Задания »
**1.** Перепишите из отрывка слово в слово часть, которая начинается со слов «К концу девятнадцатого» и идёт до слов «нелепым сюжетным несообразностям.» включительно.
**2.** Назовите всех, кто, согласно отрывку, считал, что Бенавенте открыл новую, европейскую страницу испанского театра.

Отрывок »
-*-

И не только. Ему отдавали должное и те, кого мы сегодня по праву именуем классиками, ибо Бенавенте, их единомышленник и соратник, положил начало решительному обновлению отечественной драматургии. Унамуно, Валье-Инклан, Асорин и Бароха считали, что Бенавенте открыл новую — европейскую — страницу испанского театра. Сейчас, спустя почти век, их оценка кажется преувеличенной, но, если вспомнить, что шло в ту пору в театрах Испании, станет понятнее энтузиазм, охвативший публику и критику буквально с первой же постановки пьесы Бенавенте «Чужое гнездо» (1894).
К концу девятнадцатого века испанский театр производил впечатление безнадежного анахронизма. «Второй Кальдерон» — Эчегарай и легион его верных эпигонов прочно утвердились на испанских подмостках. Ежевечерне в столице и в провинции, представляя очередную драму в стихах, актеры изображали буйные страсти, хватались то за сердце, то за кинжал, узнавали в собственноручно убиенном оскорбителе родного сына (отца, брата, дядю), утраченного в незапамятные времена при таинственных обстоятельствах, рыдали над дорогим трупом, клялись отомстить всему свету и осыпали упреками злокозненную Судьбу. Рифмованные монологи уже не одно десятилетие исправно тарахтели с подмостков всей Европы — от Севильи до Жмеринки, — успев приучить зрителя к стиху, произносимому с выпученными глазами, потокам крови и слез, орошающим сцену, и самым нелепым сюжетным несообразностям.

-*-

Сохранённые данные »
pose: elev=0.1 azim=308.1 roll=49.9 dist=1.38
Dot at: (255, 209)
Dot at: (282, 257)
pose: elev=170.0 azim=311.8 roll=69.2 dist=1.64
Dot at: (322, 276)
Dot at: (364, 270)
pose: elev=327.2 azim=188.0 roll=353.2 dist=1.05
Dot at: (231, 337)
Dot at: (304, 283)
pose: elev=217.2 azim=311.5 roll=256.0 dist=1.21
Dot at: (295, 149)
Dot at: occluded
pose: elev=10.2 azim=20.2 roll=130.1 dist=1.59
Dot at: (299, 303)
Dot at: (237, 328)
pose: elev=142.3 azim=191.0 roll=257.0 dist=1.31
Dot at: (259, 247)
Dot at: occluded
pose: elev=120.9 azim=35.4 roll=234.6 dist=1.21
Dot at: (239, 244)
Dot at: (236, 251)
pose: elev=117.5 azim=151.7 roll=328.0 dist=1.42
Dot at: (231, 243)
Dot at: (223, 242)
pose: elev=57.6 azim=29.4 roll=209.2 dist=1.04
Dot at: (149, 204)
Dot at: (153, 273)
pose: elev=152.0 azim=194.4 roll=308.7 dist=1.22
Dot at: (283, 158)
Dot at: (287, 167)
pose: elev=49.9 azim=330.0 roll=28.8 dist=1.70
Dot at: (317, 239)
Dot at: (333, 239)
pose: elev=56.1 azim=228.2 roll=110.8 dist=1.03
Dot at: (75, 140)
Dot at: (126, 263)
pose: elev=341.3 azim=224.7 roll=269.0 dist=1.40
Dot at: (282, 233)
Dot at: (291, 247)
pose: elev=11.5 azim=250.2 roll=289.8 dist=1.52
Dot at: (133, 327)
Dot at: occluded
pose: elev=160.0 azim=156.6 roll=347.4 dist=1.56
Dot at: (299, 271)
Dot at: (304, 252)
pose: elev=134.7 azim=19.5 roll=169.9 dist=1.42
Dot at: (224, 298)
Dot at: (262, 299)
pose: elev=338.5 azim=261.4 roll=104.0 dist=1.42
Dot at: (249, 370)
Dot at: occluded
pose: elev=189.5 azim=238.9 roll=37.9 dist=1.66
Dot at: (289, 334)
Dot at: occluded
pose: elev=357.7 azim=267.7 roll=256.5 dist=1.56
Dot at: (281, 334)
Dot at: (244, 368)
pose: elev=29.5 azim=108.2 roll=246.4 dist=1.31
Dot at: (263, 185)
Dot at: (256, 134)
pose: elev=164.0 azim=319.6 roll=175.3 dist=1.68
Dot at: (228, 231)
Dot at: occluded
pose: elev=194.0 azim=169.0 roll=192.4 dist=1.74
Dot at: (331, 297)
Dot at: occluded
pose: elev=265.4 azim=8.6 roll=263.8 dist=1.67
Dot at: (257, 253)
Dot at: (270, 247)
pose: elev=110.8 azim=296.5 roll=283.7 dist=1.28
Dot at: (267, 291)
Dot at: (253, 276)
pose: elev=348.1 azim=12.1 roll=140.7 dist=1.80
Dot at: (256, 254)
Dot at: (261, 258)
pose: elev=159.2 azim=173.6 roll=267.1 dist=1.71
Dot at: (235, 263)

-*-

Ожидаемые ответы »
**1.**
К концу девятнадцатого века испанский театр производил впечатление безнадежного анахронизма. «Второй Кальдерон» — Эчегарай и легион его верных эпигонов прочно утвердились на испанских подмостках. Ежевечерне в столице и в провинции, представляя очередную драму в стихах, актеры изображали буйные страсти, хватались то за сердце, то за кинжал, узнавали в собственноручно убиенном оскорбителе родного сына (отца, брата, дядю), утраченного в незапамятные времена при таинственных обстоятельствах, рыдали над дорогим трупом, клялись отомстить всему свету и осыпали упреками злокозненную Судьбу. Рифмованные монологи уже не одно десятилетие исправно тарахтели с подмостков всей Европы — от Севильи до Жмеринки, — успев приучить зрителя к стиху, произносимому с выпученными глазами, потокам крови и слез, орошающим сцену, и самым нелепым сюжетным несообразностям.

**2.** Унамуно, Валье-Инклан, Асорин, Бароха